I am saying that this statement is true no matter what. Otherwise, the quantum correlations cannot happen as they do.
You are saying that when we employ 'realistic variables' in the description, we are forced to accept such a statement. But when we don't do that, the matter is left open and it depends upon interpretation.
... Did I get that right?
Sort of - but I think there's always going to be a struggle pinning everything down with 'precise enough' words. In my opinion we do have to be a bit careful using words like 'know' and even 'information'. I've tried to be careful about this in my posts above so that I would say that in a
realistic variable treatment the information about what's happening at B has to be
in some sense available to A. And here I'd hope that the use of 'in some sense' would indicate that I'm not being overly precise but rather attempting to convey an intuition.
If we had some probability distribution P(X,Y) where X and Y are 2 random variables then we could determine from this the various marginal and conditional probabilities, like P(X | Y), for example. If X and Y are completely uncorrelated then we have that
P(X) = P(X | Y). In information terms we would say that information about Y gives us no information about X. If they were correlated so that
P(X | Y) ≠ P(X)
then knowledge of Y gives us some information about X.
In the Bell inequality set-up we have a slightly more complicated conditional probability - but it can be understood in exactly the same way we'd approach the more simple distribution for X and Y above.
So, for example, in the Bell case we might want to examine a conditional probability distribution
P(A | a, b)
and this means something like the "probability that the result A is some value given that the settings of the measuring instruments are a and b". It's certainly one that we can measure from actually performing the experiment.
So here we're assuming that there is some functional dependence on a and b. In a loose sense we might then say that the outcome at A 'knows' that the settings are a and b. More technically we might make the statement that knowledge of the settings at a and b gives us additional information about the probabilities of A.

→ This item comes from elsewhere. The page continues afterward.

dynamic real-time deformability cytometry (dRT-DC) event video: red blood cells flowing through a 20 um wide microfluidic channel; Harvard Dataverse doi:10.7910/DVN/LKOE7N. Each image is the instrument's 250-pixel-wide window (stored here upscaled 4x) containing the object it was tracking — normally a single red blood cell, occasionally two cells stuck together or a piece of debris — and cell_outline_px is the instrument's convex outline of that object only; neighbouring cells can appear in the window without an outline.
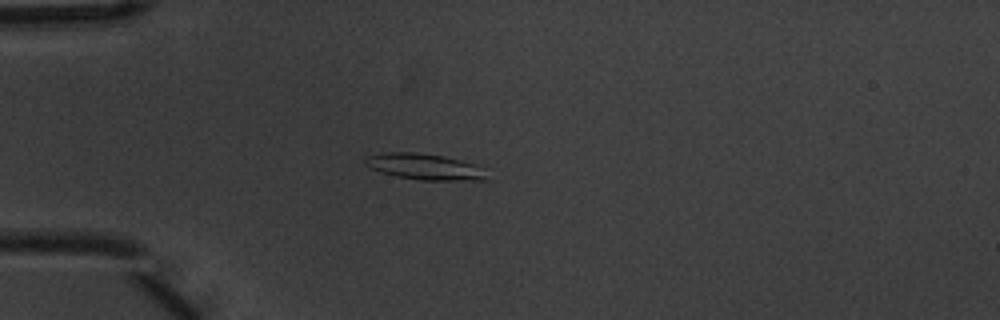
{"species": "common noctule bat (a hibernating species)", "species_latin": "Nyctalus noctula", "temperature_condition": "warm", "stored_images_in_passage": 4, "camera_frame_rate_fps": 3000, "um_per_image_px": 0.085, "animal": {"sex": "male", "body_mass_g": 20.1, "forearm_length_mm": 53.5}, "frame": {"image": 1, "passage_image": 4, "time_ms": 1.0, "image_size_px": [1000, 320], "cell_outline_px": [[488, 180], [420, 180], [396, 176], [380, 172], [364, 164], [364, 156], [384, 152], [416, 152], [444, 156], [460, 160], [472, 164]], "centroid_in_image_um": [35.94, 14.15], "position_along_channel_um": 49.1, "area_um2": 18.09}}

If there were no such functional dependence on b, say, then we would write
P(A | a, b) = P(A | a)
This latter identification is, of course, a critical component of the Bell proof - it's the imposition of the locality condition. It's an assumption that says that the probability of the outcomes at A is not conditioned upon the settings at b. Expressed another way, we could say that knowledge of the settings at b confers no additional information pertinent to the results at A.
With this locality condition and the assumption of CFD then we can show that the probability functions we measure are constrained by the Bell inequality.
If we don't want them to be so constrained (i.e. have the possibility to violate the inequality) then at least one of these assumptions has to go. If we choose to retain CFD then we have to lose locality, if we want to have the possibility to break those constraints.